Christmas is cancelled.
Well, maybe not officially but, as far as I’m concerned, the festive season will have less sparkle and joy about it now that His Majesty’s Theatre has been forced to postpone the panto this year.
Curse coronavirus for taking away one of the highlights of the year, not just for my family but for many.
And if ever we needed a show that is just two hours of laughter, silliness, spectacle and sheer escapism, it is now.
Had Beauty And The Beast gone ahead we would all have been guaranteed a night to forget our worries and our cares.
But losing the panto is the least of it, as far as theatre and arts go for Aberdeen.
All those shows swept away by Covid-19.
All those festivals stopped in their tracks from Look Again to the Aberdeen International Comedy Festival.
All those venues sitting empty. All those artists and performers left high and dry. All the people who make the magic of live performance happen, from the back stage crews to the front-of-house folk.
All facing an uncertain future as the pandemic turns their industry dark.
It is particularly cruel that this crisis happened just at a time when there was real momentum in the cultural life of the Granite City and the whole of the north-east, in fact. The Music Hall had re-established its position as one of the finest venues in the country, the Art Gallery had just reopened in spectacular fashion and was a “go-to” place for the city again.
P&J Live was getting up a head of steam with a thrilling and exciting programme.
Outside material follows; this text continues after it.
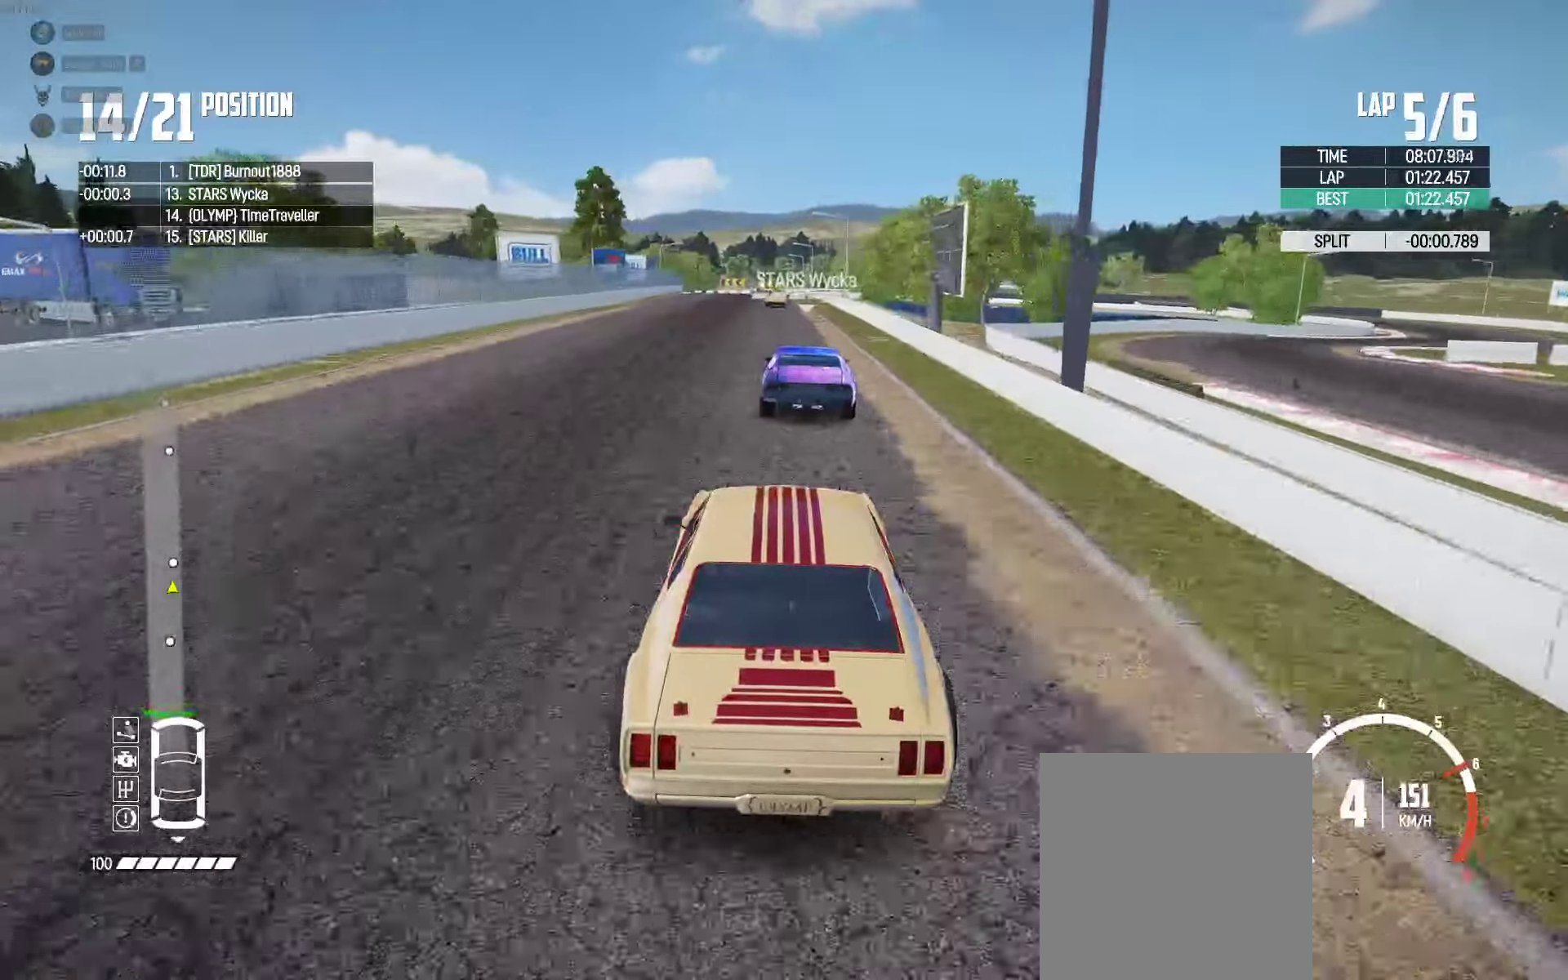
{"dt_ms": 500, "buttons": ["R2"], "left_stick": "left", "right_stick": "center", "events": [[484, "left_stick", "left"]]}
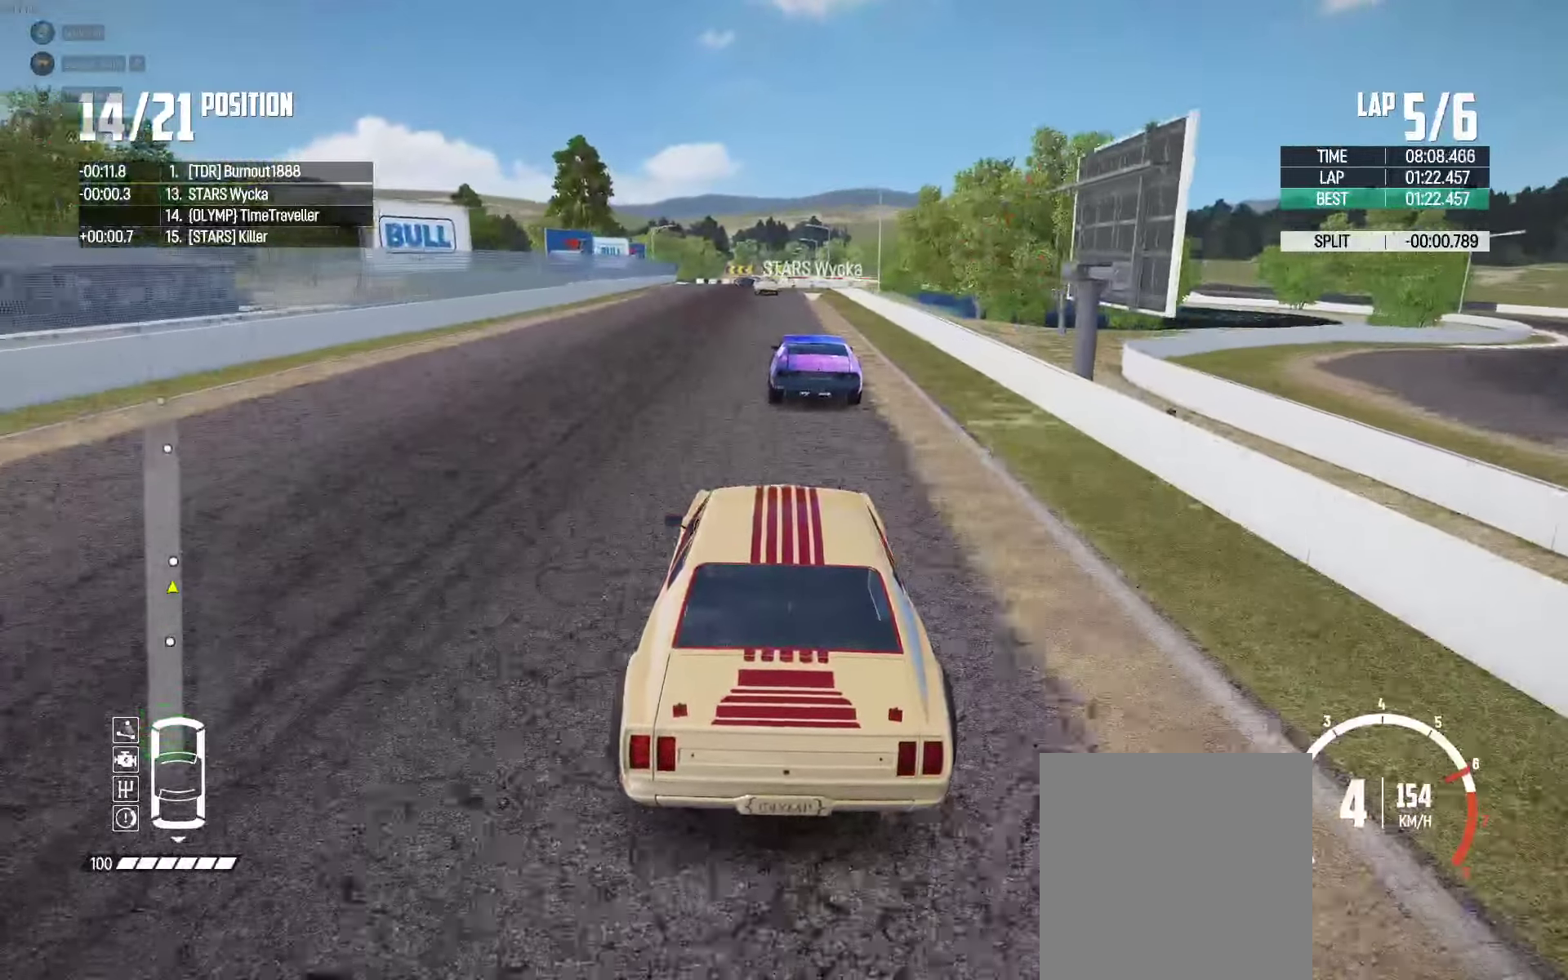
{"dt_ms": 500, "buttons": ["R2"], "left_stick": "center", "right_stick": "center", "events": [[100, "left_stick", "center"], [334, "left_stick", "left"], [434, "left_stick", "center"]]}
Now, nothing. Nothing, that is, except an uncertain and worrying future for everyone in the arts.
Which is why now more than ever there needs to be unequivocal support for the industry at every level of government and from all of us.
Our theatres, music halls, comedy clubs, music venues, galleries and festivals are too big and too important to lose.
There needs to be clarity for the way forward, a gameplan that will help get bums safely back on seats and unstinting financial support until that can happen and to make it happen.
Theatre, music, dance – all the myriad forms of art – are not extras or “nice to haves”. They are essential.
They are the things that elevate us out of the mundane, make our lives funnier, deeper, more joyous, better.
And when we come out of this crisis we will need them more than ever.
Big setback due to Muppets showdown
We all knew that easing out of lockdown came with risks.
There was almost an inevitability there would be a spike somewhere at some point.
But why, oh why, did it have to be Aberdeen in such spectacularly Muppetish fashion?
All that sacrifice, all that hard work, undone because some clowns think the rules don’t apply to them. It was a heady mix of exceptionalism and arrogance by a few which put the city back so far. Please, learn the lesson and keep the heid.